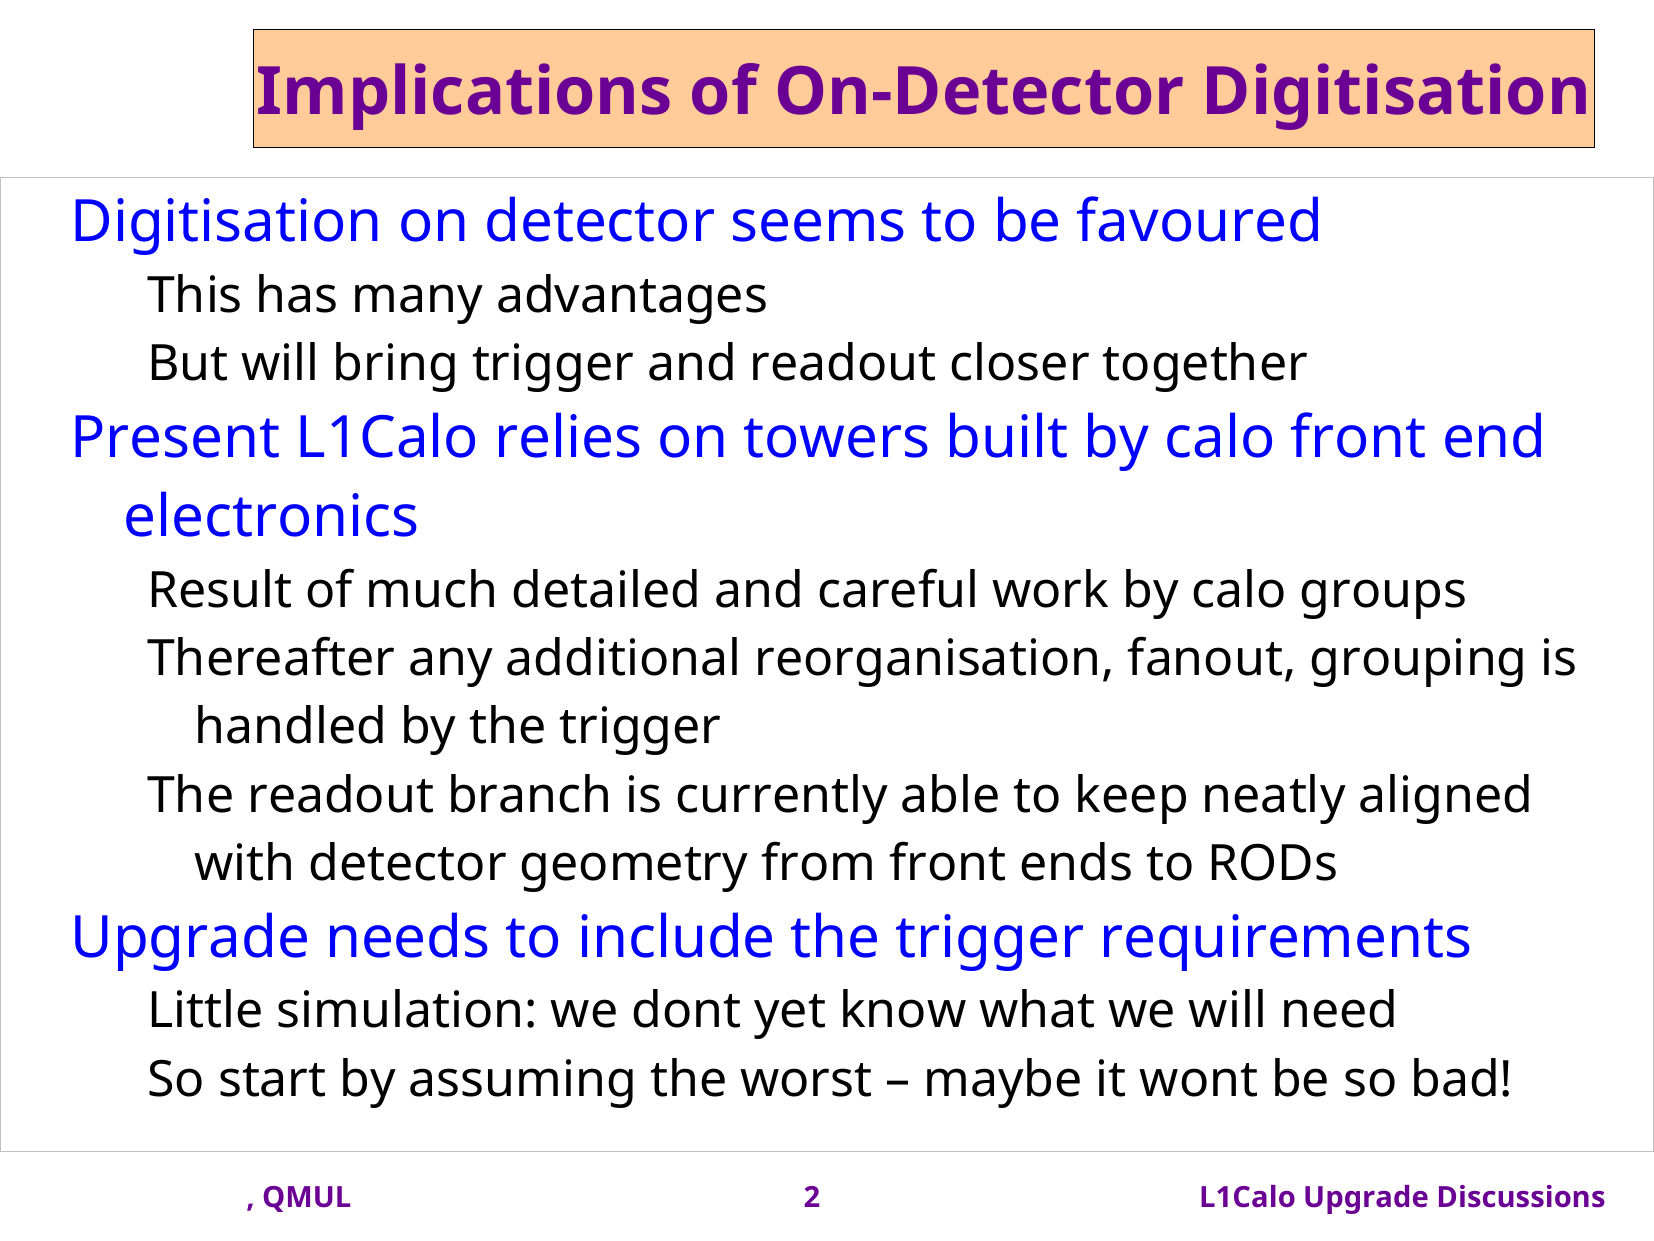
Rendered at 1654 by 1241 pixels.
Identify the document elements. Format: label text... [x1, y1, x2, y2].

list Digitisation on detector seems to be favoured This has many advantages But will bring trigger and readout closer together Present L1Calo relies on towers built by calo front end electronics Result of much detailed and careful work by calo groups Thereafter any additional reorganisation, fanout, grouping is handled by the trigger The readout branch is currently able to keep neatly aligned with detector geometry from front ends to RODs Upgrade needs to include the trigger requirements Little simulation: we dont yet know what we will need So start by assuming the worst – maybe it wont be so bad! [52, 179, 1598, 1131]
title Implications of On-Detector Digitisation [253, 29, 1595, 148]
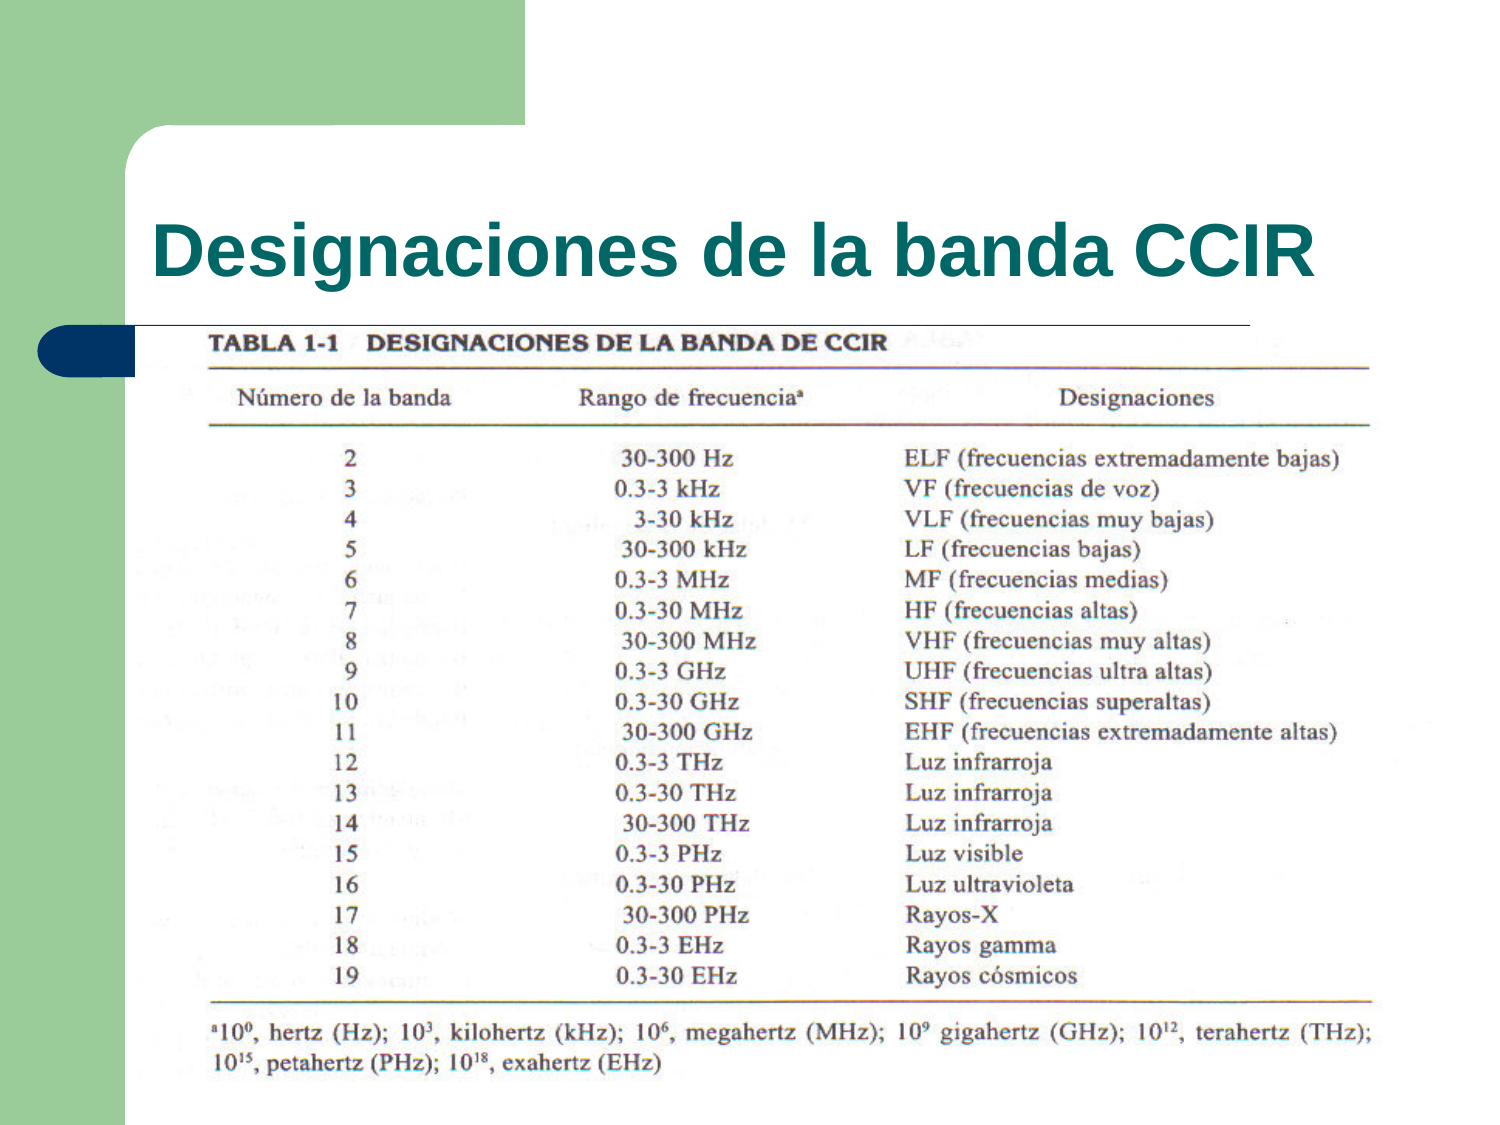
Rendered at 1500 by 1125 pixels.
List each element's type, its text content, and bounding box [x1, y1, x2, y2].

※ ※ ※

• Job
Copy out every line of the entries above without changing anything, and leave the pictures out.

• The output
Rendered at 1654 by 1241 pixels.
Identify the document elements. Format: label text... [x1, y1, x2, y2].

list Digitisation on detector seems to be favoured This has many advantages But will bring trigger and readout closer together Present L1Calo relies on towers built by calo front end electronics Result of much detailed and careful work by calo groups Thereafter any additional reorganisation, fanout, grouping is handled by the trigger The readout branch is currently able to keep neatly aligned with detector geometry from front ends to RODs Upgrade needs to include the trigger requirements Little simulation: we dont yet know what we will need So start by assuming the worst – maybe it wont be so bad! [52, 179, 1598, 1131]
title Implications of On-Detector Digitisation [253, 29, 1595, 148]
Rendered at 1500 by 1125 pixels.
List each element's type, its text content, and bounding box [x1, y1, x2, y2].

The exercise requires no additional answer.